I agree. Riri boy was the hawwwttness


----------



## zenite (Dec 13, 2013)

In case any of you guys are in Miami and still looking for Riri Woo, Mac at Dadeland mall has a bunch (lipglass and lipstick).


----------



## Gorgeous40 (Dec 13, 2013)

Is anyone else still wondering how Macy's sold out of BGRR and PB in SECONDS??!? MAC apparently doesn't want our money, LOL!


----------



## LotusEater00 (Dec 14, 2013)

I regret not buying heaux.....anyone have a  dupe for it?


----------



## DILLIGAF (Dec 15, 2013)

LotusEater00 said:


> I regret not buying heaux.....anyone have a dupe for it?

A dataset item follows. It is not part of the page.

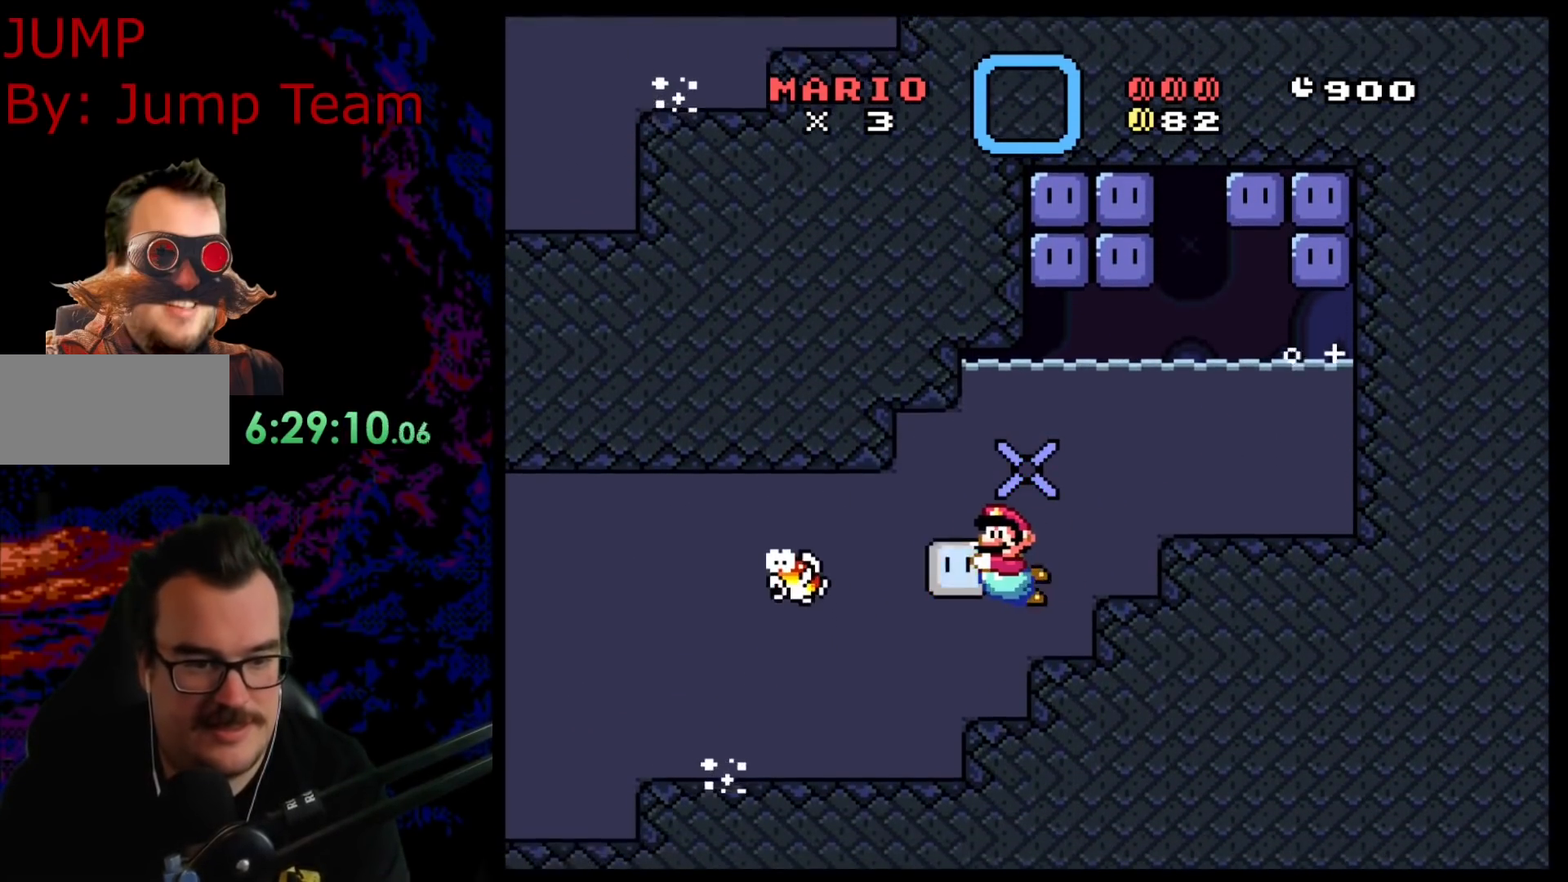
{"buttons": ["Y", "DPAD_LEFT"], "events": [[450, "DPAD_DOWN", "up"]]}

  MAC Rebel. The difference is the finish. Heaux is a matte and Rebel is not. You can  always matte down Rebel though.


----------



## Vandekamp (Dec 15, 2013)

DILLIGAF said:


> MAC Rebel. The difference is the finish. Heaux is a matte and Rebel is not. You can  always matte down Rebel though.


  Isn't Rebel a lot darker than Heaux.


----------



## underablanketofstars (Dec 15, 2013)

I agree, it's almost as if it's to create false hype and high demand, very frustrating


----------